3 fixes to help you live in your home long after retirement

'Healthy Living'

3 fixes to help you live in your home long after retirement

Whether or not you love your professional life, your senior years are a chance to live exactly as you want. You might keep working, brain sharp, because you love feeling productive. Or maybe you want to step away from earning money to relax or follow a passion.

Whatever path you choose, you’ll want to feel empowered in your day-to-day life. One way to do that is to continue living in your own home as opposed to some type of senior housing.

A big misconception regarding independent living is that it’s “somehow impossible into one’s golden years,” says Kris Lindahl, CEO and owner of Kris Lindahl Real Estate, based in Minneapolis–Saint Paul, Minnesota. “That’s really not the case, and as a population we’re actually trending upward when it comes to seniors aging-in-place.”

Lindahl and his team have created a detailed guide for those who might want to age in place.

“I like to help people out with home-related questions,” Lindahl says. “I found a lot of guides covering this subject were either too thin or incomplete, so I wanted to make something comprehensive that addresses every part of the house.

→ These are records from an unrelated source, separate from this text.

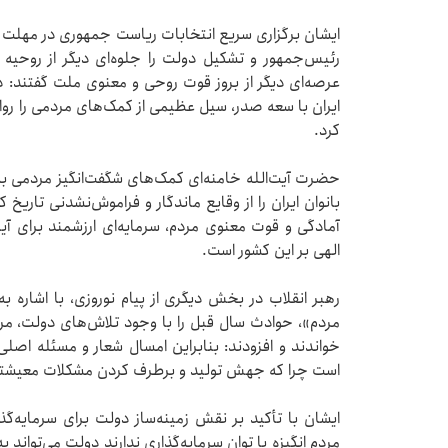
ایشان برگزاری سریع انتخابات ریاست جمهوری در مهلت قا
رئیس‌جمهور و تشکیل دولت را جلوه‌ای دیگر از روحیه و 
عرصه‌ای دیگر از بروز قوت روحی و معنوی ملت گفتند: 
ایران با سعه صدر، سیل عظیمی از کمک‌های مردمی را روان
کرد.
حضرت آیت‌الله خامنه‌ای کمک‌های شگفت‌انگیز مردمی 
بانوان ایران را از وقایع ماندگار و فراموش‌نشدنی تاریخ 
آمادگی و قوت معنوی مردم، سرمایه‌ای ارزشمند برای آی
الهی بر این کشور است.
مردم»، حوادث سال قبل را با وجود تلاش‌های دولت، 
خواندند و افزودند: بنابراین امسال شعار و مسئله اصل
است چرا که جهش تولید و برطرف کردن مشکلات معیشتی د
ایشان با تأکید بر نقش زمینه‌ساز دولت برای سرمایه‌گ
مردم انگیزه یا توان سرمایه‌گذاری ندارند دولت می‌تواند 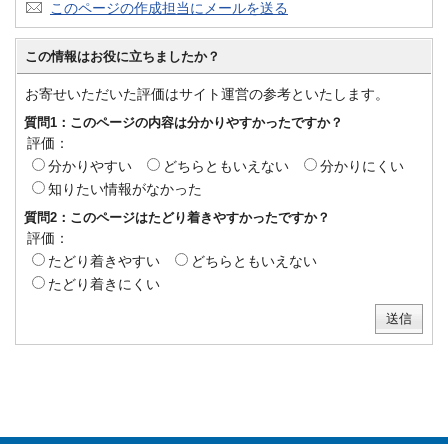
このページの作成担当にメールを送る
この情報はお役に立ちましたか？
お寄せいただいた評価はサイト運営の参考といたします。
質問1：このページの内容は分かりやすかったですか？
評価：
分かりやすい
どちらともいえない
分かりにくい
知りたい情報がなかった
質問2：このページはたどり着きやすかったですか？
評価：
たどり着きやすい
どちらともいえない
たどり着きにくい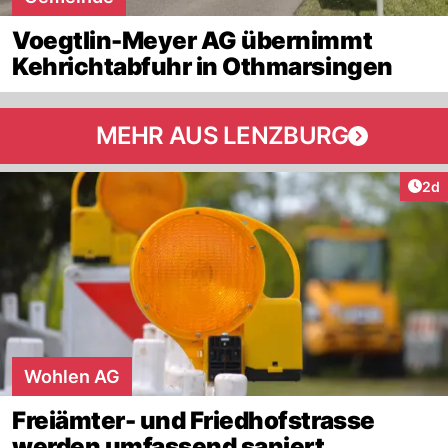
Voegtlin-Meyer AG übernimmt
Kehrichtabfuhr in Othmarsingen
MEHR AUS LENZBURG
Arti
2d
Wohlen AG
Freiämter- und Friedhofstrasse
werden umfassend saniert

I think it’s important for seniors to know their options, how much work might be involved in retrofitting a house — and whether or not it would be realistic to do so.”

To be sure, aging-in-place isn’t for everyone, Lindahl says. “I think one needs to consider what kind of support system they have in place with family, friends and neighbors. Everybody’s needs are unique.”

Here are 3 things that can make a home better for elders.

1. Install grab bars.
“As a general rule, grab bars are not exceptionally expensive,” Lindahl’s guide notes. “Homeowners may need to install several near the toilet and shower or bathing facilities, in a variety of sizes.”

2. Choose the right flooring for your bathroom.

Flooring often varies room to room. A surface that’s easy to clean and creates the least likelihood of injury from falling is best for bathrooms. Rubber flooring is non-slip and soft, but can be expensive.

“As an alternative, vinyl tile or plank flooring can give the appearance of hardwood or tile, with easy maintenance and a slip-resistant surface,” Lindahl’s guide says. “Cork may feel softer and warmer under feet, but it must be properly sealed to be appropriate for bathrooms.”

Carpet is also soft and warm, but it’s harder to clean and can breed mildew or mold if it gets wet regularly.

3. Consider a closet redo.
Add lighting if your closet lacks it. And make sure you can reach everything. Consider installing drawers to reduce or eliminate overextension in deep spaces. Clothing rods might work better at lower settings. Also, consider installing pull-down shelves. They simplify the process of placing items high and maximize space without requiring a step-stool — potentially dangerous in its own right.